3. Buna karşın; hükme esas alınan bilirkişi raporunda emsal kabul edilen taşınmazın değerlendirme tarihi itibarıyla Arsa Metrekare Rayiç Bedeli Takdir Komisyonu tarafından resen belirlenen emlak vergisine esas olan metrekare değeri ilgili Belediye Başkanlığı Emlak Vergi Dairesinden getirtilip; dava konusu taşınmazın kadastro parseli, emsal alınan taşınmazın ise imar parseli olduğu anlaşıldığından, dava konusu taşınmazın bulunduğu bölgede uygulanan düzenleme ortaklık payı oranı Belediye İmar Müdürlüğünden araştırılarak, tespit edilecek oranın dava konusu taşınmazın emsal karşılaştırması sonucu tespit edilen metrekare birim fiyatından düşülmesi gerektiği hâlde, bu birimlerden alınacak cevaplara göre bilirkişi kurulu raporu denetlenmeden eksik inceleme ile karar verilmesi doğru olmadığı gibi, hükme esas alınan bilirkişi raporunda esas alınan emsal taşınmaz üzerinden Bölge Adliye Mahkemesi tarafından soyut ifadelerle zemin metrekare birim değerinin belirlenmesi doğru görülmemiştir.
4. Bu durumda; taraflara, dava konusu taşınmaza yakın bölgelerden ve yakın zaman içinde satışı yapılan benzer yüzölçümlü satışları bildirmeleri için imkân tanınması, lüzumu hâlinde resen emsal celbi yoluna gidilmesi, taşınmazın, değerlendirme tarihi itibarıyla, emsal alınacak taşınmazın ise satış tarihi itibarıyla imar ya da kadastro parselleri olup olmadığı ve dava konusu taşınmazın bulunduğu bölgede uygulanan düzenleme ortaklık payı oranının ilgili Belediye Başkanlığı ve Tapu Müdürlüğünden ayrı ayrı sorulması, ayrıca dava konusu taşınmazın; imar planındaki konumu, emsallere ve değerini etkileyen merkezi yerlere olan uzaklığını da gösterir krokisi ve dava konusu taşınmaz ile emsal taşınmazların resen belirlenen vergi değerleri ve emsal taşınmazların satış akit tablosu getirtilerek, dava konusu taşınmazın değerlendirmeye esas alınacak emsallere göre ayrı ayrı üstün ve eksik yönleri ve oranları açıklanmak suretiyle yapılacak karşılaştırma sonucu değerinin belirlenmesi bakımından, yeniden oluşturulacak bilirkişi kurulu marifetiyle mahallinde keşif yapılarak alınacak rapor sonucuna göre hüküm kurulması gerekmektedir.

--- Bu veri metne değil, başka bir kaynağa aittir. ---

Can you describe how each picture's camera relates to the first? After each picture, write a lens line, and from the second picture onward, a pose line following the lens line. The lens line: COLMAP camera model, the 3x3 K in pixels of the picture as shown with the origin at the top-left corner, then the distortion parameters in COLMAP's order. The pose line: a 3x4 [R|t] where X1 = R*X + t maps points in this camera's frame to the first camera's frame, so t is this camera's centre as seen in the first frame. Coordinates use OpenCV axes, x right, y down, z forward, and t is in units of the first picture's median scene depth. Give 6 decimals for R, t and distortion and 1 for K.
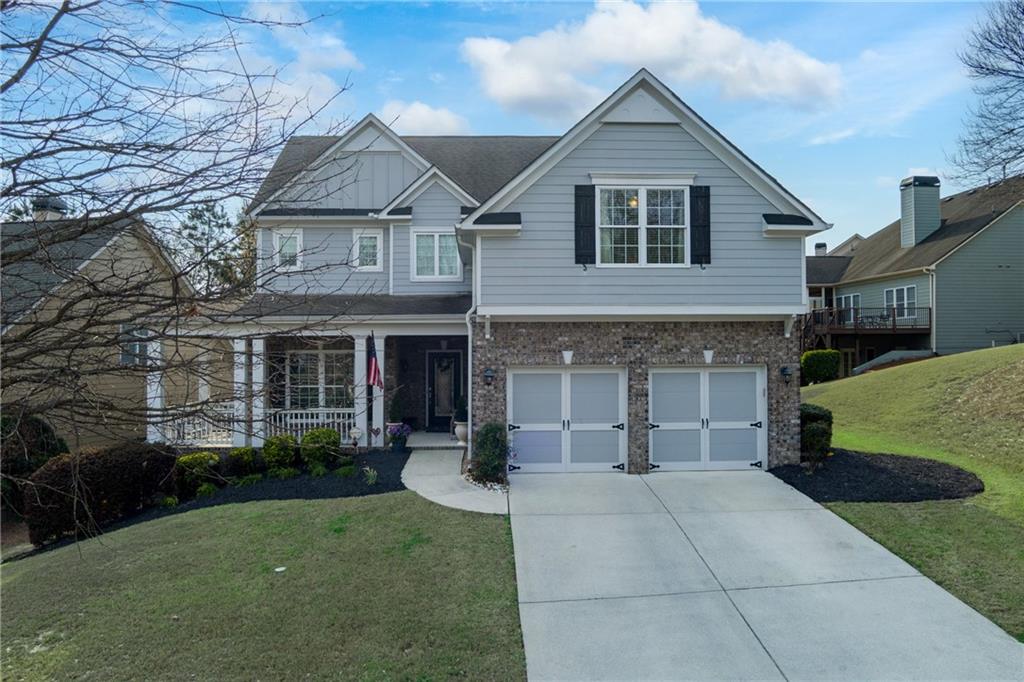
lens RADIAL K [[824.9, 0, 515.0], [0, 824.9, 340.8], [0, 0, 1]] dist [-0.067110, -0.005529]
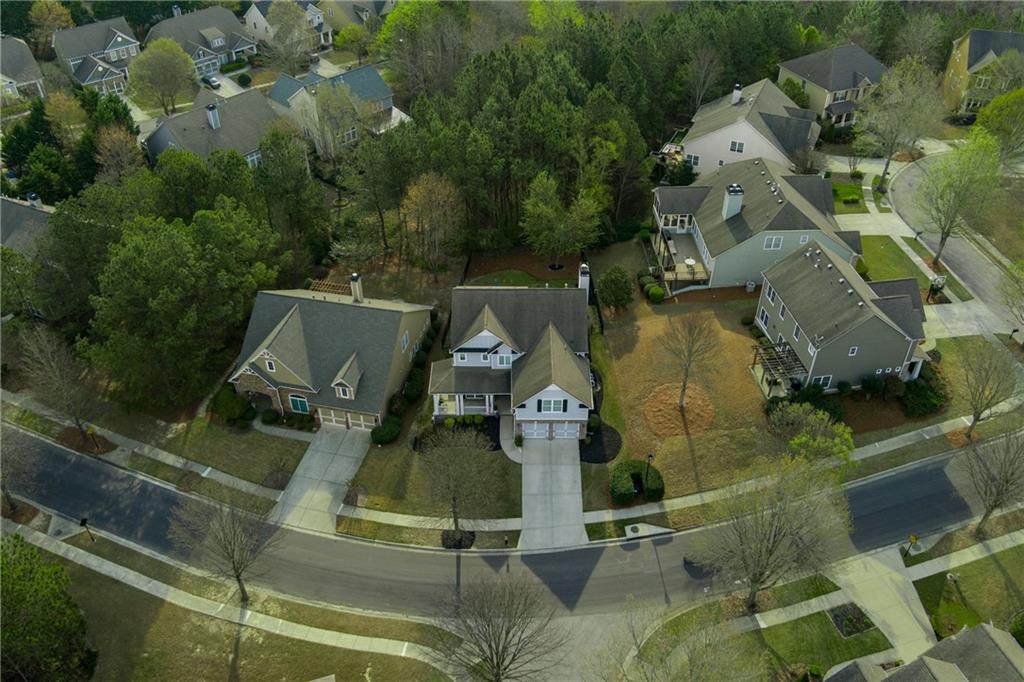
lens RADIAL K [[824.9, 0, 508.8], [0, 824.9, 341.2], [0, 0, 1]] dist [-0.067110, -0.005529]
pose [[0.998604, 0.034095, -0.040348, 0.085162], [-0.000934, 0.775093, 0.631846, -3.274286], [0.052816, -0.630927, 0.774043, -2.312725]]
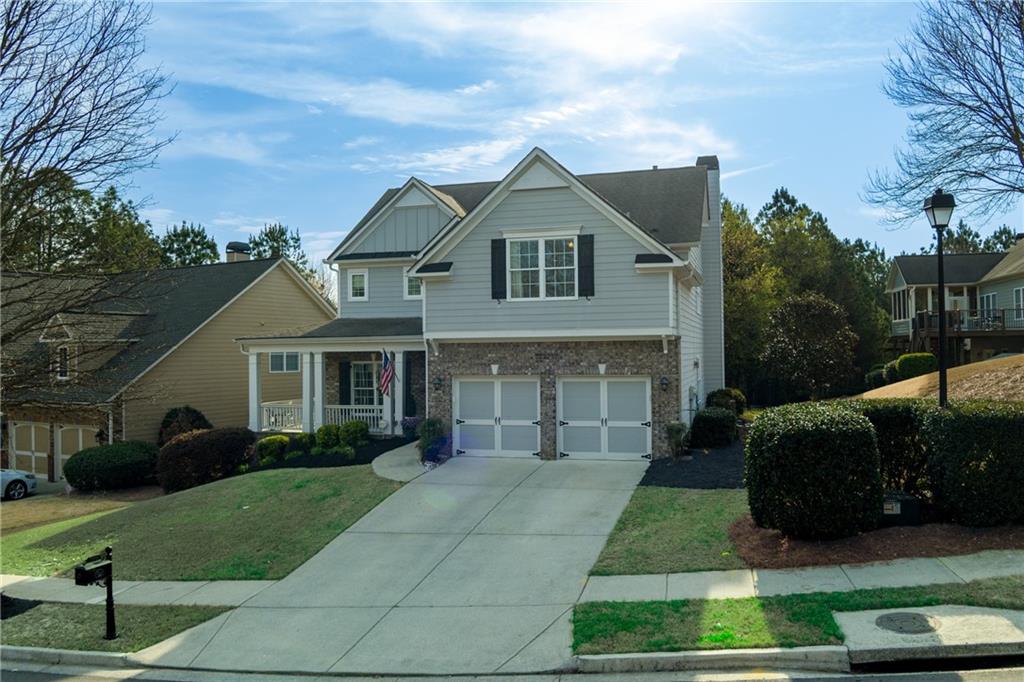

5. Hükme esas alınan bilirkişi kurulu raporunda ağaç bedelini belirlemede esas alınan portakal ürünü ile münavebe desenine dâhil edilen taze fasulye, buğday ve güzlük kabak ürünlerinin değerlendirme yılı olan 2019 yılı itibarıyla dekar başına asgari ve azami verim miktarını, ayrıntılı üretim giderini (harcama kalemlerini tek tek gösteren) ve kilogram başına toptan satış fiyatını gösteren ... İl Tarım ve Orman Müdürlüğü ile ... İlçe Tarım ve Orman Müdürlüğünden alınan resmi veri cetvelinin dosya arasına alınması gerektiğinin düşünülmemesi bozmayı gerektirir.
VI. KARAR
Açıklanan sebeplerle;
Taraf vekillerinin temyiz itirazları yerinde olduğundan temyiz olunan Bölge Adliye Mahkemesi kararının BOZULMASINA,
Taraflardan peşin alınan temyiz harçlarının istek halinde iadesine,
Dosyanın 6100 sayılı Kanun'un 373 üncü maddesinin ikinci fıkrası uyarınca kararı veren Bölge Adliye Mahkemesine gönderilmesine,
09.11.2023 tarihinde oy birliğiyle karar verildi.